**What to work on:**
Please set down every entry again exactly as it stands, without the pictures.

**Supplied data:**
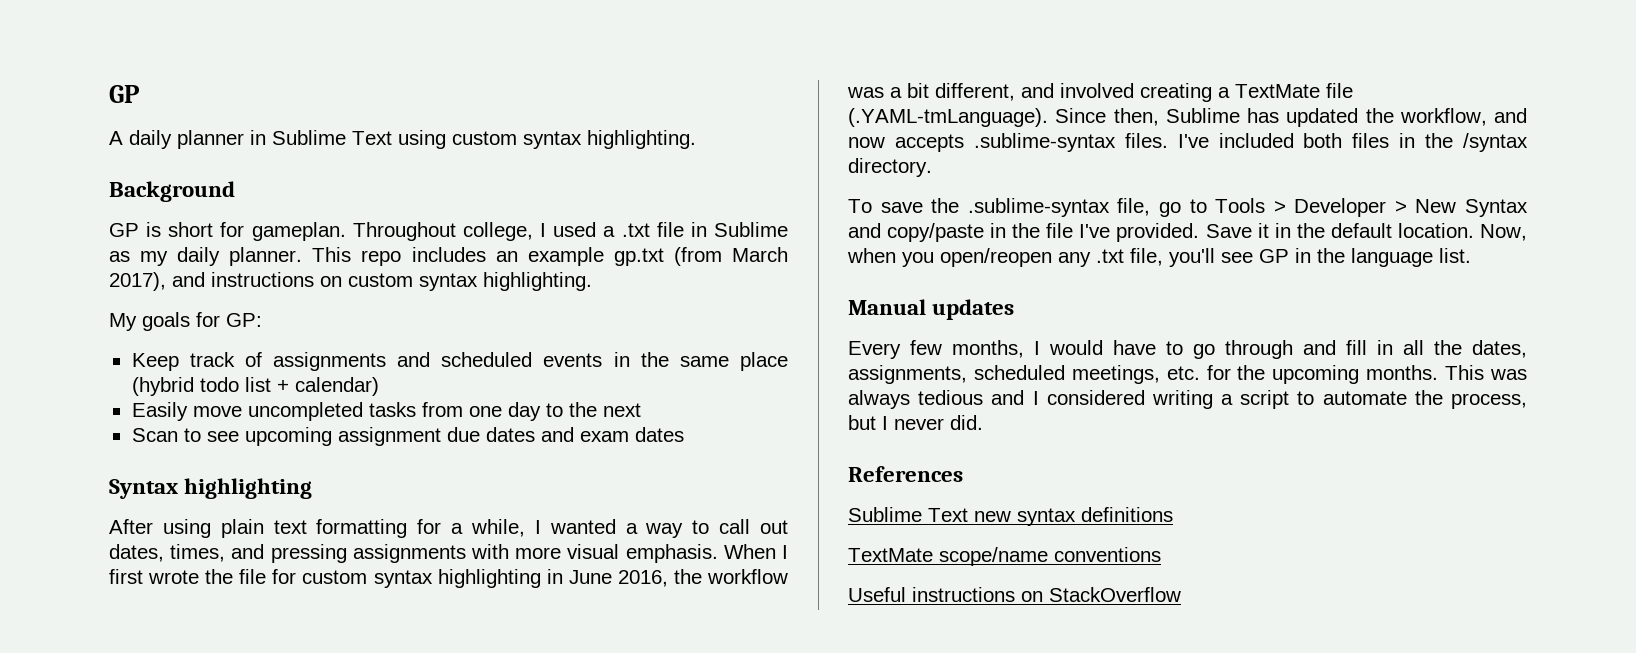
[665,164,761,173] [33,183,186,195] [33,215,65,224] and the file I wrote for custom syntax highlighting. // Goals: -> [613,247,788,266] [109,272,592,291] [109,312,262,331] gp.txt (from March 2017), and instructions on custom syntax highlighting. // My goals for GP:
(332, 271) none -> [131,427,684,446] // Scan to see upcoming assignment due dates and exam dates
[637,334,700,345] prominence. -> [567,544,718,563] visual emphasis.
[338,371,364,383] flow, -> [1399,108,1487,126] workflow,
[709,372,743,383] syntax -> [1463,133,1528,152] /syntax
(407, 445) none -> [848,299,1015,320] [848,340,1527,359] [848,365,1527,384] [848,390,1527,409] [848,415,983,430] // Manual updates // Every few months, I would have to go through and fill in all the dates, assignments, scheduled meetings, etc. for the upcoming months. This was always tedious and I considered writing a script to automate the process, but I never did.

**Result below:**
[665,164,761,173] [33,183,186,195] [33,215,65,224] and the file I wrote for custom syntax highlighting. // Goals: -> [613,247,788,266] [109,272,592,291] [109,312,262,331] gp.txt (from March 2017), and instructions on custom syntax highlighting. // My goals for GP:
(332, 271) none -> [131,427,684,446] // Scan to see upcoming assignment due dates and exam dates
[637,334,700,345] prominence. -> [567,544,718,563] visual emphasis.
[338,371,364,383] flow, -> [1399,108,1487,126] workflow,
[709,372,743,383] syntax -> [1463,133,1528,152] /syntax
(407, 445) none -> [848,299,1015,320] [848,340,1527,359] [848,365,1527,384] [848,390,1527,409] [848,415,983,430] // Manual updates // Every few months, I would have to go through and fill in all the dates, assignments, scheduled meetings, etc. for the upcoming months. This was always tedious and I considered writing a script to automate the process, but I never did.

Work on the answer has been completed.